**INSTRUCTION**. Please pull out every line of the material below that contains the string "With", copying each one as it appears.

**Text extracted from each page**.
◆ ◆ ◆ ◆ ◆

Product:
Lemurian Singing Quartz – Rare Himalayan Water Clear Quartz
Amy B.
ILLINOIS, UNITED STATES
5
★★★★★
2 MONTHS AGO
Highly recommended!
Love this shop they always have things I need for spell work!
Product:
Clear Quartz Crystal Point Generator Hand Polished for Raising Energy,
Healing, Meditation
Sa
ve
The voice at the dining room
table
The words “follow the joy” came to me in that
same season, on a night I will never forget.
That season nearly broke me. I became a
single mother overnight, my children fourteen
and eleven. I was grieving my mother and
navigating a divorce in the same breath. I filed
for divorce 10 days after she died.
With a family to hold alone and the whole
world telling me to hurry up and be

◆ ◆ ◆ ◆ ◆

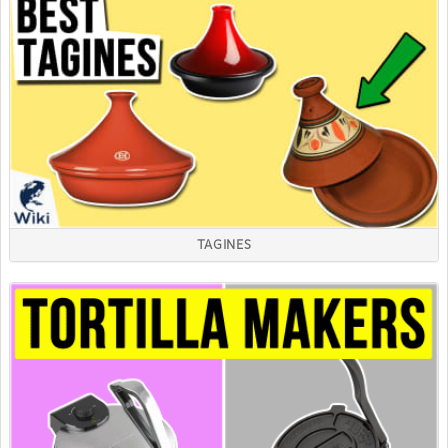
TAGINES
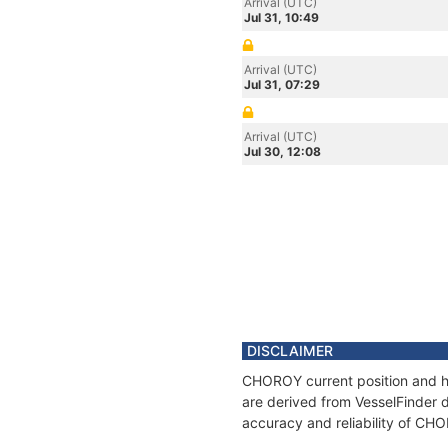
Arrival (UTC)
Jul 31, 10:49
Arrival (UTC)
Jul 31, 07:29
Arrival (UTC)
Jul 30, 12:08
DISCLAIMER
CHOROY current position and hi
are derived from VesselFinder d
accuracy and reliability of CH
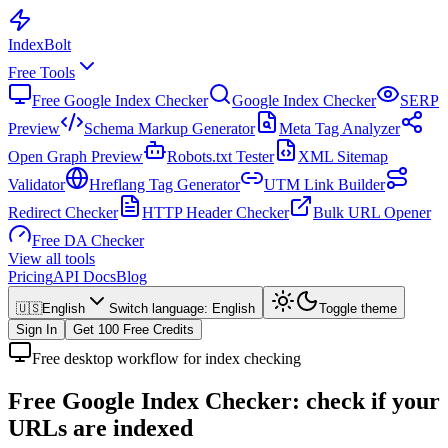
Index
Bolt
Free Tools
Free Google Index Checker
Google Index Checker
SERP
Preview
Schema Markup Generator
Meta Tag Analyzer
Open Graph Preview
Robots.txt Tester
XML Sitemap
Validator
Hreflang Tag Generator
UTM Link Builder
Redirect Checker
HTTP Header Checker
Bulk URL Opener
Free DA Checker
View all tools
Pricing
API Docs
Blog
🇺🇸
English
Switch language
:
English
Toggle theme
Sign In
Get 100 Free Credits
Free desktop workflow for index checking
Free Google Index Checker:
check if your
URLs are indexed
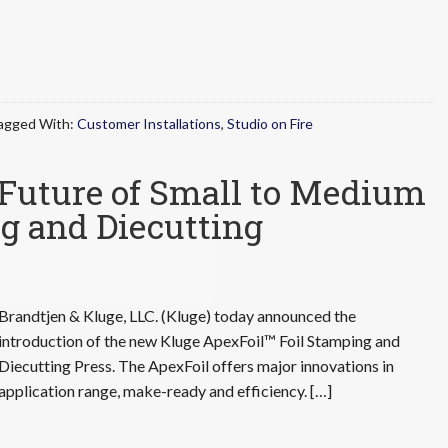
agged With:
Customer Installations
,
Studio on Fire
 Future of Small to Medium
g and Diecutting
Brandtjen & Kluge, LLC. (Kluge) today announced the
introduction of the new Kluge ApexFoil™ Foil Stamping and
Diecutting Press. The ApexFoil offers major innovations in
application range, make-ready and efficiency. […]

◆ ◆ ◆ ◆ ◆

**EXPECTED OUTPUT**.
With a family to hold alone and the whole
agged With:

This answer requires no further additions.